Depuis le triomphe de la révolution en 1959, le système de santé cubain illustre cette menace du bon exemple. En affirmant que la santé est un droit de l'homme et en concevant un système de santé capable d'élever les taux à un niveau égal ou supérieur à ceux des pays riches, Cuba a montré que la santé ne devait pas dépendre de la richesse. Mais Cuba est allée plus loin. En étendant ses pratiques sanitaires au monde entier - en envoyant du personnel médical, en faisant don d'équipements de traitement, en fabriquant des médicaments et en les rendant accessibles à un prix inférieur à celui du marché, et en formant des médecins d'autres pays - elle a remis en question les normes qui caractérisent l'ordre international.
Les théoriciens des relations internationales ont eu du mal à caractériser cette politique cubaine. Les cadres traditionnels tels que la diplomatie médicale, l'aide humanitaire, le soft power, le capital symbolique, l'altruisme ou la charité ne parviennent pas à saisir les dimensions historiques et la remise en question des structures de pouvoir qu'implique la collaboration médicale cubaine. Face à l'inadéquation de ces catégories, l'universitaire canadien Robert Huish en propose une autre : la solidarité.
« La solidarité internationale », écrit Huish dans un texte publié en 2014 dans Public Health Ethics, « est une action de coopération intentionnelle entre deux nations qui produit des bénéfices pour les deux ». Elle a le potentiel de forger des relations qui remettent en question les structures d'oppression et génèrent un sentiment d'émancipation basé sur ce qui pourrait être (dans ce cas l'accès à la santé pour tous) plutôt que sur ce qui est (l'accès à la santé pour ceux qui peuvent se le permettre). En d'autres termes, par le simple fait de « donner des soins à ceux qui en ont été privés par les structures hégémoniques, les médecins cubains ou ceux qui ont été formés comme médecins par Cuba, créent une expérience alternative aux systèmes qui maintiennent une inégalité basée sur le refus des soins ».
Huish poursuit : bien qu'un partenariat de solidarité profite aux deux pays, cela n'implique pas que la relation soit purement transactionnelle. Ce qui est plus important, c'est la volonté de s'engager dans un effort collectif qui favorise la collaboration. Contrairement à l'altruisme, qui est unidirectionnel, la solidarité implique - mais n'exige pas - la réciprocité. "Ceux qui participent à une approche solidaire reconnaissent la vulnérabilité de leur voisin comme une vulnérabilité potentielle pour eux-mêmes, car ils sont tous deux soumis à des forces structurelles similaires.

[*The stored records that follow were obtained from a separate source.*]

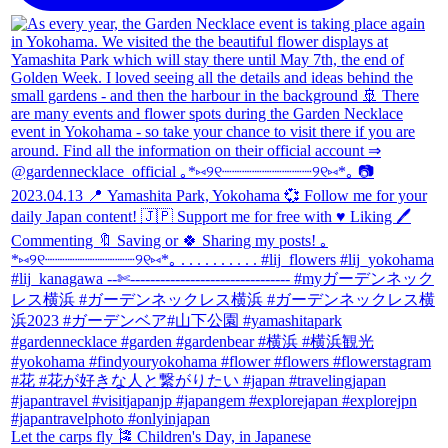
Let the carps fly 🎏 Children's Day, in Japanese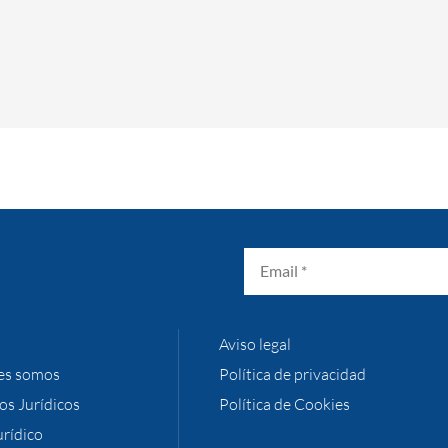
Aviso legal
es somos
Política de privacidad
ios Jurídicos
Política de Cookies
urídico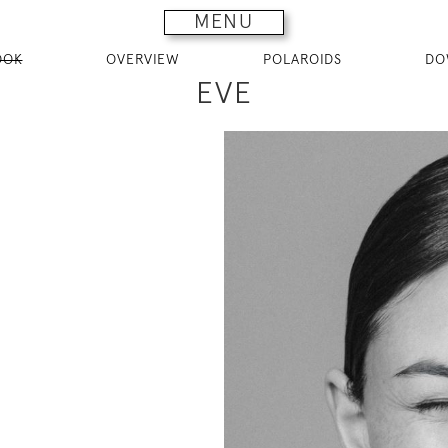
MENU
OOK
OVERVIEW
POLAROIDS
DO
EVE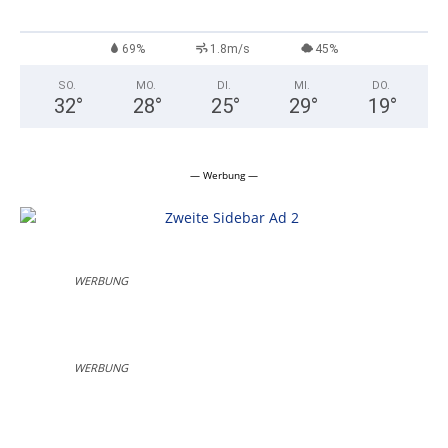
69%
1.8m/s
45%
SO.
MO.
DI.
MI.
DO.
32
°
28
°
25
°
29
°
19
°
— Werbung —
WERBUNG
WERBUNG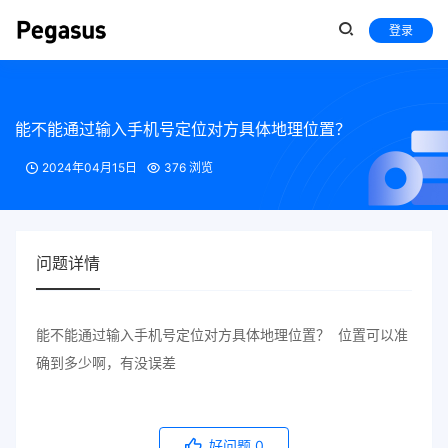
登录
能不能通过输入手机号定位对方具体地理位置？
2024年04月15日
376 浏览
问题详情
能不能通过输入手机号定位对方具体地理位置？ 位置可以准
确到多少啊，有没误差
好问题
0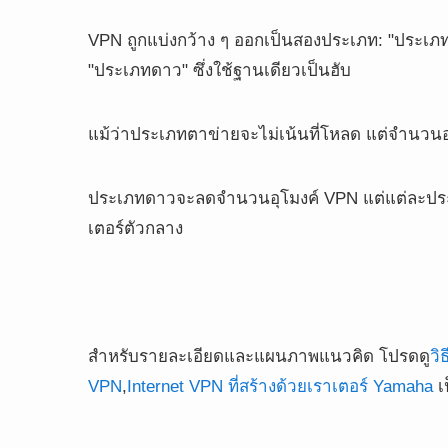
VPN ถูกแบ่งกว้าง ๆ ออกเป็นสองประเภท: "ประเภทต
"ประเภทดาว" ซึ่งใช้ฐานเดียวเป็นฮับ
แม้ว่าประเภทตาข่ายจะไม่เน้นที่โหลด แต่จำนวนอุโม
ประเภทดาวจะลดจำนวนอุโมงค์ VPN แต่แต่ละประเภ
เตอร์ตัวกลาง
สำหรับรายละเอียดและแผนภาพแนวคิด โปรดดู
วิ
VPN
,
Internet VPN ที่สร้างด้วยเราเตอร์ Yamaha
เป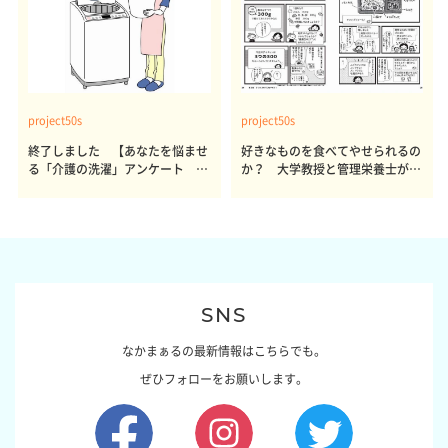
project50s
project50s
終了しました 【あなたを悩ませ
好きなものを食べてやせられるの
る「介護の洗濯」アンケート 体
か？ 大学教授と管理栄養士が出
感レポート参加者も同時募集】
した結論～その1～
SNS
なかまぁるの最新情報はこちらでも。
ぜひフォローをお願いします。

Si nous comprenons la collaboration médicale cubaine dans ce cadre de solidarité, on comprend pourquoi les États-Unis sont toujours déterminés à y mettre un terme. Depuis le programme de libération conditionnelle pour raisons médicales lancé par George W. Bush, qui a encouragé la désertion des médecins cubains, jusqu'à la campagne médiatique qui prétend que les médecins cubains sont des esclaves, en passant par la dernière déclaration de Marco Rubio selon laquelle des sanctions seront prises à l'encontre des fonctionnaires d'autres pays qui collaborent avec des missions médicales, les États-Unis ont cherché à saper, à saboter et à mettre fin à cette solidarité. Il ne s'agit pas seulement de la menace d'un bon exemple pour un pays où la médecine est une marchandise et non un droit (en conséquence de quoi 100 millions d'habitants sont gravement endettés). Il s'agit également d'une collaboration dans le Sud mondial, alors que la coopération régionale pourrait constituer l'un des rares freins aux assauts impériaux actuels.
*Professeur de recherche au Massachusetts Institute of Technology. Auteur du livre Lecciones inesperadas de la revolución. Une histoire des écoles normales rurales (La Cigarra, 2023).